PASSAGE EXTRAIT:
■ ■ ■ ■ ■
Ce livre s’est vendu à 30 millions d’exemplaires et Meadows est aujourd’hui le plus connu au monde des "prophètes du crépuscule". Rainer Himmelfreundpointner de Format a rencontré Meadows lors d’une visite à Vienne pour une interview exclusive. Le message du septuagénaire n’est pas plus optimiste maintenant qu’à l’époque, et il n’est pas destiné aux petites natures.

Dennis Meadows, 70 ans, a ébranlé la croyance en un progrès durable avec son étude, commandée par le Club de Rome, "Les limites à la croissance" il y a 40 ans. Economiste, il a été directeur du prestigieux Massachusetts Institute of Technology (MIT), conférencier et il a enseigné au Dartmouth College et à l’Université du New Hampshire, où il a toujours un cours.

FORMAT: M. Meadows, selon le Club de Rome, nous faisons face aujourd’hui à une crise du chômage, une crise alimentaire, une crise économique et financière mondiale et une crise écologique mondiale. Chacune d’elles est un signal nous avertissant que quelque chose ne va vraiment pas. Quoi au juste ?
■ ■ ■ ■ ■
LIGNES FOURNIES:
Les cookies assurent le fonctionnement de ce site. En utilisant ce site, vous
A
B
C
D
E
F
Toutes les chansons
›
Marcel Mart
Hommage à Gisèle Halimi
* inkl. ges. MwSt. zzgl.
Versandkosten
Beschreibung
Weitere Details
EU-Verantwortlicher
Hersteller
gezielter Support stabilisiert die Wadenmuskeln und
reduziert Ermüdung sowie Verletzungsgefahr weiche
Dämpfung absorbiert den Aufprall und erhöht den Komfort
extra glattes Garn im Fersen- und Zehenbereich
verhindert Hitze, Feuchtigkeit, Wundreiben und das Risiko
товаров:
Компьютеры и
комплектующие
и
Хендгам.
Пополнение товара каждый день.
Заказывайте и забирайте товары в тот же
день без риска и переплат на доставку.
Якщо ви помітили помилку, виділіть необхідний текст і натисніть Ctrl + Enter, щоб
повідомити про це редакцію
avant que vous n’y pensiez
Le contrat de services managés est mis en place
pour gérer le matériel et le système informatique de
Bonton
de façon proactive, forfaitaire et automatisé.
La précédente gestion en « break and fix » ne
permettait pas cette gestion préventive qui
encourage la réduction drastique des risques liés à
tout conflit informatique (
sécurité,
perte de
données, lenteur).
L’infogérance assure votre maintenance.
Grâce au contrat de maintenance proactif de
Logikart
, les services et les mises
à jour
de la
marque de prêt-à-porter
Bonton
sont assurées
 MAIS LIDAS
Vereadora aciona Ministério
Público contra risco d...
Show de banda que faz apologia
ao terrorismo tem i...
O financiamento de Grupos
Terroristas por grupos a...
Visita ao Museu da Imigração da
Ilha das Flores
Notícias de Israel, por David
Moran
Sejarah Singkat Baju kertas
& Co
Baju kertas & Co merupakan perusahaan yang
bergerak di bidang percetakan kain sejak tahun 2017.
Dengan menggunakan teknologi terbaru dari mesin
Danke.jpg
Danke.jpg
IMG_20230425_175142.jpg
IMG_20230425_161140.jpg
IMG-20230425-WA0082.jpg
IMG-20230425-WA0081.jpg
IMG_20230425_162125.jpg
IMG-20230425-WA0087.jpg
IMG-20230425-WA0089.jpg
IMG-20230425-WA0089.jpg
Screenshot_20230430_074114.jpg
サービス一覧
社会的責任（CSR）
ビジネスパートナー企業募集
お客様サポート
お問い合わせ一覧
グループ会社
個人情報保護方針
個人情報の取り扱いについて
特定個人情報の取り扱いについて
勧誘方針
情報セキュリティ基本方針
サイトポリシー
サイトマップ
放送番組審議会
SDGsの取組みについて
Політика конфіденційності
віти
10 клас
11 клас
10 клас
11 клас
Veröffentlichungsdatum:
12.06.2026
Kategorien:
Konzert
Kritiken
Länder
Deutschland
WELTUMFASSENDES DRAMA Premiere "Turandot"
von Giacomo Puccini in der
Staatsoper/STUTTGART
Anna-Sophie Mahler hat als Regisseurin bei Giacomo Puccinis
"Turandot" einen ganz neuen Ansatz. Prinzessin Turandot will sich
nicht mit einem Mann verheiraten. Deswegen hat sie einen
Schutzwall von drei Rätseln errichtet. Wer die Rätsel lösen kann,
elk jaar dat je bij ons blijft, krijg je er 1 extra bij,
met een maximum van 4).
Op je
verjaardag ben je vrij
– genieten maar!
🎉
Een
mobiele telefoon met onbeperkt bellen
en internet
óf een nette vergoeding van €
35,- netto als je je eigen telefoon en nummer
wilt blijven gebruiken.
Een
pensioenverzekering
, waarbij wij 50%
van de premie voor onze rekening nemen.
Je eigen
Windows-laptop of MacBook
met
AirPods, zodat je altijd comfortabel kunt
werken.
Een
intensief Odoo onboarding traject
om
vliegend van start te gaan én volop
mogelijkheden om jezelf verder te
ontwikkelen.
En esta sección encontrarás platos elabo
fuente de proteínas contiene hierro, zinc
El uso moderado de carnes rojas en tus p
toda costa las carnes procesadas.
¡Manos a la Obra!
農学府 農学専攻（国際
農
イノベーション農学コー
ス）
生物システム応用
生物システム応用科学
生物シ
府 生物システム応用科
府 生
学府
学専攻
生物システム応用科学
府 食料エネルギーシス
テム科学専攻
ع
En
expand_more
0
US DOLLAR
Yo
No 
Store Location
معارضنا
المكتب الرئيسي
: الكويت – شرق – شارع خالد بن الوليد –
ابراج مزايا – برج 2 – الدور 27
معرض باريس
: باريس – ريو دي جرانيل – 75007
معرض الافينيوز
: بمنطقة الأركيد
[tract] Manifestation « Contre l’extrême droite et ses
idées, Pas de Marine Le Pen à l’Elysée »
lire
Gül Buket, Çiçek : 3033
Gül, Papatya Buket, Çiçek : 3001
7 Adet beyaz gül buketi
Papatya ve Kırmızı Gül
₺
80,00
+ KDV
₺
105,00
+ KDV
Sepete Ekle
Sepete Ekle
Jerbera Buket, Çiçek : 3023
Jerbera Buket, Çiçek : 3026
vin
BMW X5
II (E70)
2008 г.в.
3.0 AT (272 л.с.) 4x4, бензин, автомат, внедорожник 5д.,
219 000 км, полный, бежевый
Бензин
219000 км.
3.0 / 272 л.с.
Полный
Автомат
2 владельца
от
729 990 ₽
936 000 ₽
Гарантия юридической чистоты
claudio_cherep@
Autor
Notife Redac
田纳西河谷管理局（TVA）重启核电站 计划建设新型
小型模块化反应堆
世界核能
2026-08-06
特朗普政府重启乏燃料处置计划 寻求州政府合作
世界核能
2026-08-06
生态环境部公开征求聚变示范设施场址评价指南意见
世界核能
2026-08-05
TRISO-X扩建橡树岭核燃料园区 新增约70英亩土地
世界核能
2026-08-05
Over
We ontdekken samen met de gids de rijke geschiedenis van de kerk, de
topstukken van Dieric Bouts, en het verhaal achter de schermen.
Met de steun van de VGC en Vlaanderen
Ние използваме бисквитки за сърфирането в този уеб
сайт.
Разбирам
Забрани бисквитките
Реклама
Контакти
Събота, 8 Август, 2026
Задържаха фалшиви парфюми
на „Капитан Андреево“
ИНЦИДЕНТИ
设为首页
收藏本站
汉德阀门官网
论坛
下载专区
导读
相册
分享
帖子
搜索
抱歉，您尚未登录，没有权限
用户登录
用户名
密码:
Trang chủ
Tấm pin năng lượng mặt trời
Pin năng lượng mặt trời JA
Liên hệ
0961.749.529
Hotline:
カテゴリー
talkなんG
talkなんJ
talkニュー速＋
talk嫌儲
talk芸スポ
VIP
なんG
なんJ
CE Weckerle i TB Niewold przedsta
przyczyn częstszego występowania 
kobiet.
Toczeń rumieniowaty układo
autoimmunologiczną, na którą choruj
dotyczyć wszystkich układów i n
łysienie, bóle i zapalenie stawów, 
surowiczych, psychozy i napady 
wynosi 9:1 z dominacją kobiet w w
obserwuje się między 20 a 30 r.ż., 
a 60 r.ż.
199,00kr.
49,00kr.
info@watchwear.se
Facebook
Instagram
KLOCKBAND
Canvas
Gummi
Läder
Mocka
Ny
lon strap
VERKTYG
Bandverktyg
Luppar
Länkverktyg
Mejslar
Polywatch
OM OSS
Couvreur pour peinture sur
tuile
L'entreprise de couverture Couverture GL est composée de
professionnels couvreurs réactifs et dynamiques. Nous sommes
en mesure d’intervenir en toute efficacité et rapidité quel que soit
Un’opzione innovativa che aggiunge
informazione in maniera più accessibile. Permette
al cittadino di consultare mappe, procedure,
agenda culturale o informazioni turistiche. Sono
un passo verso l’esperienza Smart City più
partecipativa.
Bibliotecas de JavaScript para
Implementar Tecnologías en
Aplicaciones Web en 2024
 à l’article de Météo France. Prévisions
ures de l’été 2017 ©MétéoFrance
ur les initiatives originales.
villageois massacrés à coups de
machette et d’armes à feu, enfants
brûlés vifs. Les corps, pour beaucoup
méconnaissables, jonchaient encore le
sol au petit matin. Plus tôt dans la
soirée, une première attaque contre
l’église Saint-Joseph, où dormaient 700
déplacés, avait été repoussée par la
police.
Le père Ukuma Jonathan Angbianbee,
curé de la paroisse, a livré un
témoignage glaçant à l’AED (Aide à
■ ■ ■ ■ ■
EXERCICES À FAIRE:
a: D'après le passage sur Dennis Meadows, à combien d'exemplaires son livre s'est-il vendu ?
b: Les affirmations suivantes sont-elles conformes au passage sur Dennis Meadows ? (i) Meadows a 70 ans. (ii) L'étude « Les limites à la croissance » a été commandée par le MIT. (iii) Meadows a été interviewé lors d'une visite à Vienne.
c: Extrayez du passage sur Dennis Meadows le segment qui va de « Ce livre s’est » jusqu'à « aux petites natures. » inclus.

VOS RÉPONSES:
a: À 30 millions d'exemplaires.

b:
(i) Oui : « Dennis Meadows, 70 ans »
(ii) Non : « commandée par le Club de Rome »
(iii) Oui : « a rencontré Meadows lors d’une visite à Vienne »

c:
Ce livre s’est vendu à 30 millions d’exemplaires et Meadows est aujourd’hui le plus connu au monde des "prophètes du crépuscule". Rainer Himmelfreundpointner de Format a rencontré Meadows lors d’une visite à Vienne pour une interview exclusive. Le message du septuagénaire n’est pas plus optimiste maintenant qu’à l’époque, et il n’est pas destiné aux petites natures.